The underlying theme of life over the last two and a half years has been change, change and more change. All roads led to change, no matter which path I chose. Whisked along at a rapid pace, whirling winds around and around and then quiet, like the leaves you see in the fall, spinning and spinning and then later just quiet beauty. These winds carried me to the here and now, setting me down like Dorothy’s house in the Wizard of Oz, placing me ever so gently in a place completely unexpected, a new land. I suppose none of us really see change coming, unless of course we’re buying a new home or having a baby. These are anticipated types of change on the life path, something we can see coming at least most of the time.
Almost two years ago, I was presented with an opportunity to move out of my long time role as a community college advising manager. A recruiter called with an offer from a small private college to serve as Dean of Academics where there would be opportunity for me to work directly with instructors and students. This appealed to me as I wanted to get back to impacting students lives in a personal and positive way instead of just program planning and managing staff. I interviewed with several of their administrators and researched the role before accepting the position.
Just three months after taking the job, the college added monthly travel across the U.S. to my role as an administrator. I would be home 50% of the time. Being a family oriented single mom, my response was, “If this had been in the job description, I would not have accepted the position. I still have young people at home I’m responsible for.”
I was told, “…just do the travel.” After a family meeting, I resigned. We decided it would be better for me to take a position somewhere, even if it meant making less money, in order to keep us a cohesive family unit. Tough, tough, tough decision. It meant job searching in a market where jobs are scarce. I found myself faced with my greatest fear, not being able to support the family financially.
In the midst of the job search, I dreamt of building a mosaic made up of little pieces of creativity, all of the skills, all of the talents I’ve acquired throughout my employment history. That morning I sketched a picture illustrating abilities, talents, people I knew and jobs I loved doing. The dream had provided me with a tool to see beyond what I’d pigeonholed myself into. The sketch became a palette of employment and there before me I saw something evolve and take shape. Looking for a job became my full-time career. I networked and sent out three to four resumes a day. I was a job hunting ninja. Three months, 120 job applications later, I interviewed with eight different organizations, chose and accepted a position.
The position in education did not allow me space to grow, and by space I mean inwardly. Spiritually, I was moving at a snail’s pace. Everyday office operation didn’t allow downtime for contemplation, even walking to the other side of campus during lunch in search of a quiet place, I found myself caught up in student or staff issues. Occasionally I would think about moving out of the field into something else. In looking back, I see I’d become complacent. It was easier and safer to stay where I was.

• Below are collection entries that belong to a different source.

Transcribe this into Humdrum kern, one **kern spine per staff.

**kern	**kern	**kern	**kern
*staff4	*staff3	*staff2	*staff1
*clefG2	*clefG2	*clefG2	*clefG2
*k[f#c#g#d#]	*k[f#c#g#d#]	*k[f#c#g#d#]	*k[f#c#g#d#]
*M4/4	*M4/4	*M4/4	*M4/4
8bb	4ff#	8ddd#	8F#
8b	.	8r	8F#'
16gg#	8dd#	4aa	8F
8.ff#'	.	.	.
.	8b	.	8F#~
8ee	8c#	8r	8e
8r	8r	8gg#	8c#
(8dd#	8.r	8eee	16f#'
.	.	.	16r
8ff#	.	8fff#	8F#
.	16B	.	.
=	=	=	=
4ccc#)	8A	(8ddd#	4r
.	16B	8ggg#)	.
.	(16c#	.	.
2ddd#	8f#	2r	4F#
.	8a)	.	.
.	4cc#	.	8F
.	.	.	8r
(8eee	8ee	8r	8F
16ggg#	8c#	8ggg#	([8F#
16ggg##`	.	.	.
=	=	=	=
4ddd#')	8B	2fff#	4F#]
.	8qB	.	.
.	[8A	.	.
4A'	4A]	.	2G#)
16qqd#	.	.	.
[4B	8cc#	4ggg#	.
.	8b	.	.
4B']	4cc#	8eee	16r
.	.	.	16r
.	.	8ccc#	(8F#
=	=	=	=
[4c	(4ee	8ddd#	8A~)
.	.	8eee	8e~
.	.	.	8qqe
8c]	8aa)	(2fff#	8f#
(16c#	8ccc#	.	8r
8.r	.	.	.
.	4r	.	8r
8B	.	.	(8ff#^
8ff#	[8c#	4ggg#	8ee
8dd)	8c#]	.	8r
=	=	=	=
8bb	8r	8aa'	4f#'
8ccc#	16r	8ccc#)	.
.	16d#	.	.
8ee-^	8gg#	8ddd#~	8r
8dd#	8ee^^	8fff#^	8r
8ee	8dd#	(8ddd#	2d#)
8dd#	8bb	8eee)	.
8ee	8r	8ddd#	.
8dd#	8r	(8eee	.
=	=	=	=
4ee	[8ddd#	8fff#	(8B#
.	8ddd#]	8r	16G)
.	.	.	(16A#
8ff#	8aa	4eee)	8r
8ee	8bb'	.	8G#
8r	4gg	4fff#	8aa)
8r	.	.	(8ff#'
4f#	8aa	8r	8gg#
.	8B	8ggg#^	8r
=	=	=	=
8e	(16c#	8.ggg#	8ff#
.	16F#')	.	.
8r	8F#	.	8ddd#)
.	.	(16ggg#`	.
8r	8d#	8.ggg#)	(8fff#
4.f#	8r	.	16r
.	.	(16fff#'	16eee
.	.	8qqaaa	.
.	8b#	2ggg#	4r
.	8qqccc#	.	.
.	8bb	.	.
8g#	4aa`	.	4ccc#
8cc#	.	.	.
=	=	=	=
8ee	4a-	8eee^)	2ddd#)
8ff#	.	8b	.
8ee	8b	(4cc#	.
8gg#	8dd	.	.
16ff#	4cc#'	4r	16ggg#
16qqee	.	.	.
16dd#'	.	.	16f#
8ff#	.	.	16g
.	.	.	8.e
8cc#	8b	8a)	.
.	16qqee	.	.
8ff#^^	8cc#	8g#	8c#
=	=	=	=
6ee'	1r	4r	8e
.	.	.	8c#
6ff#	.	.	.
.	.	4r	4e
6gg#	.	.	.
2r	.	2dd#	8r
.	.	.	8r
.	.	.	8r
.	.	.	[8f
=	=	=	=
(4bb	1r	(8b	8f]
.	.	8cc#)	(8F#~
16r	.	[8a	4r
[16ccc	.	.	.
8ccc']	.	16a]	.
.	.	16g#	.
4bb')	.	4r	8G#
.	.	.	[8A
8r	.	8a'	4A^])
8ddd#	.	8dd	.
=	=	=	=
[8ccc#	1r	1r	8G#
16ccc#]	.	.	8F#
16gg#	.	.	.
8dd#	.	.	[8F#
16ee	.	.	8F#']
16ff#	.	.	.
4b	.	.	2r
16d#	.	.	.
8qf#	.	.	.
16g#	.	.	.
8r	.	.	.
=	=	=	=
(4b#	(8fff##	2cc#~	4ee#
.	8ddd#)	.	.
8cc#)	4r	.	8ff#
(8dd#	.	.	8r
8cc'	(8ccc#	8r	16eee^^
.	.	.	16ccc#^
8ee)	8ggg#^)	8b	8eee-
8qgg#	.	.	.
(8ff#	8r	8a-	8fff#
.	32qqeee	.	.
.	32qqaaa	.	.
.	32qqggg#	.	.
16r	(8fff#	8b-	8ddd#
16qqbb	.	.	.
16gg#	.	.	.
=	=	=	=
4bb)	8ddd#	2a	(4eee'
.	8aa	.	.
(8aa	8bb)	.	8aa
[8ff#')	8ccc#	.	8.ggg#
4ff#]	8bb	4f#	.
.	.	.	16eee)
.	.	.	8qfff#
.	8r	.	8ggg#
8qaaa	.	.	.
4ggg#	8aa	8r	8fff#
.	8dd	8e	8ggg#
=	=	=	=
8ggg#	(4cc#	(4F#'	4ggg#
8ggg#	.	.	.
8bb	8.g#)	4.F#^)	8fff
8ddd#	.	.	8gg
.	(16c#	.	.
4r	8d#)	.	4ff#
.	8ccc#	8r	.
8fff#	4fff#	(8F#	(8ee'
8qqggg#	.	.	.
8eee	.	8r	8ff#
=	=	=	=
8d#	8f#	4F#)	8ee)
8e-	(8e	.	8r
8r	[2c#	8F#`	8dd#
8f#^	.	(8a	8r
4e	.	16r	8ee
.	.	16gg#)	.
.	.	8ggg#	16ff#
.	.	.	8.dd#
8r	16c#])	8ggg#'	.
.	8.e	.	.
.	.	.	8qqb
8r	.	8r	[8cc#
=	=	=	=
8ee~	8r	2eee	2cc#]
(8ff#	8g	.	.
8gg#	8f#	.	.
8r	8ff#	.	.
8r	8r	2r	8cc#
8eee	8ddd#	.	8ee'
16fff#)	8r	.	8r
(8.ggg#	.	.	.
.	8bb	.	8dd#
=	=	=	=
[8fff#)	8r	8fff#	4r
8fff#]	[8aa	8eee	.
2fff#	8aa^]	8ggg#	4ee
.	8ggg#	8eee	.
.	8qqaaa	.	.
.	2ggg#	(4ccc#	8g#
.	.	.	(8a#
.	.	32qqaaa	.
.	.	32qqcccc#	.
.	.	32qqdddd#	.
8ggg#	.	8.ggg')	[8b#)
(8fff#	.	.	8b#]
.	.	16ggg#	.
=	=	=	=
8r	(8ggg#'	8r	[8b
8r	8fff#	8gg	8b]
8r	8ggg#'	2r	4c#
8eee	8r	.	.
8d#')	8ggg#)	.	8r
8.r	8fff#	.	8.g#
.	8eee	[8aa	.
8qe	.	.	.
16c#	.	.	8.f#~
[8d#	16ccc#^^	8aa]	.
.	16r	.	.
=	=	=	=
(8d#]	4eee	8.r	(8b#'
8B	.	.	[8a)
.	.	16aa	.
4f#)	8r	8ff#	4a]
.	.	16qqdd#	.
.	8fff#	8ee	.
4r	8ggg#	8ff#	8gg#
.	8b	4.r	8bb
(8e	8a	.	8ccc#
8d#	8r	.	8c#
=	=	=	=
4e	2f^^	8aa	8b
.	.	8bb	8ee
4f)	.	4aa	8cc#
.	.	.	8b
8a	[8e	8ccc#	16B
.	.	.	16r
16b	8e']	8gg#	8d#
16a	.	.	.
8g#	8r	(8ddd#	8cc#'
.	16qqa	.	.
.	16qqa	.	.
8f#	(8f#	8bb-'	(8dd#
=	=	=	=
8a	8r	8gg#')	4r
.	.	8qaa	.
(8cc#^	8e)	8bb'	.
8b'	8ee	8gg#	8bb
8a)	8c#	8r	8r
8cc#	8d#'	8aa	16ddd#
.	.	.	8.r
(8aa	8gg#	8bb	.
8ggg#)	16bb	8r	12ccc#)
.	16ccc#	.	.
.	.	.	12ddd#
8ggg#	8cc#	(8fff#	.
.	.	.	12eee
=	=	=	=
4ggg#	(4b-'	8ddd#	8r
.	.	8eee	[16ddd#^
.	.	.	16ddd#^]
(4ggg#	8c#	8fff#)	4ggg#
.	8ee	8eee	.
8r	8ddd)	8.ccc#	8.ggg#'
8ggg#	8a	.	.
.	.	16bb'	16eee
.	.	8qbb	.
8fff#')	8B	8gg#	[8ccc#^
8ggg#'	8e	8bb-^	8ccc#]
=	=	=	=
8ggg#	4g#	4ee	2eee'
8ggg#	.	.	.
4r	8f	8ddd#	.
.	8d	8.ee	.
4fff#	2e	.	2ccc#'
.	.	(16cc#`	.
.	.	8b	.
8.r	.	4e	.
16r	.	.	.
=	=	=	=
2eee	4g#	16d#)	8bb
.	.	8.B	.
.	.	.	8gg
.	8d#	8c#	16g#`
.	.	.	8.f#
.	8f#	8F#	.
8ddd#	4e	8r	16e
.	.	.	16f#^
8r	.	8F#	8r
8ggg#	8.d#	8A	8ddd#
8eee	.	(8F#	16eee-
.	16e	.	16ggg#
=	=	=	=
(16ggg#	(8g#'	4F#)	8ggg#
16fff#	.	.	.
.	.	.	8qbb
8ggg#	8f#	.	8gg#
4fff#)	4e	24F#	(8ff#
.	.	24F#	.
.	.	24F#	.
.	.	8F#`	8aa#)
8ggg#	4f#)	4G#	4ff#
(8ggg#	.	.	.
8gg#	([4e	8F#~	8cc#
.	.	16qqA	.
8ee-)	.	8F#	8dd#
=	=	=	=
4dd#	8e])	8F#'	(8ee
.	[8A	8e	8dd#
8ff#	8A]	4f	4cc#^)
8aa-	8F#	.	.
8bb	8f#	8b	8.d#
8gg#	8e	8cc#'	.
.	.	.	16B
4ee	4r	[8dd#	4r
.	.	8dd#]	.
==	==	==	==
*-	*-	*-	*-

Spirit saw it differently. The only way any kind of growth would occur was with change. The offer for Director of Education came from the only college I might have considered, with work I loved and a salary that couldn’t be beat. The timing was perfect. I left my long-term employer for this new adventure. Three months later, they dropped the travel bomb with no alternative options. The decision to resign was frightening and the only right decision given my commitment to family. The job search, well for those of you who are out there looking, all I can say is God bless. It’s a tough market.
So in the midst of whirlwind job hunting, my “house” landed quietly in an executive assistant position, a place I never dreamed I’d be. I now mange the U.S. office of a small spiritually centered organization. Instead of forty people reporting to me, I have just a handful. The grounds are surrounded by forest and natural prairie with walking paths and meditation areas. It is a peace-filled and sacred place. I’m in a job I would not have imagined, surrounded by spiritually centered people and I am exactly where I was led to be. All events leading to this change were events I could not, would not have foreseen and would not have consciously chosen. I faced my greatest fears, discovered strength I didn’t know I had, and now find myself on a life path so much more appropriate to who I am, more than this.
“When my path seems too liquid and unsure, when I seem to be carried upon moving streams, having lost my familiar, solid and trusting pavements, when You are too much a mystery to me, Lord, when I am too much of a mystery to myself, when the familiar becomes unfamiliar, when my mind seems banished from itself, when my eyes see strange things, when there is distance in those closest to me, when blankness eclipses the face of friendship and smiles recede, taking the last sweet wrinkle of mirth from our moments together, when I am lost and impossibly alone, when flight fills me and I am wingless, when my soul is bullied with suspense, when normal seems indifferent, when I am naked and fretful, when I fear the light of day and long for shadows to hide me, to comfort me in a place where I am faceless and no one asks my name, when prayers like this say too much and leave no finishing mark, no punctuated end, for language itself is interrupted…” ~ David Teems, 2004
There are only two words, trust change.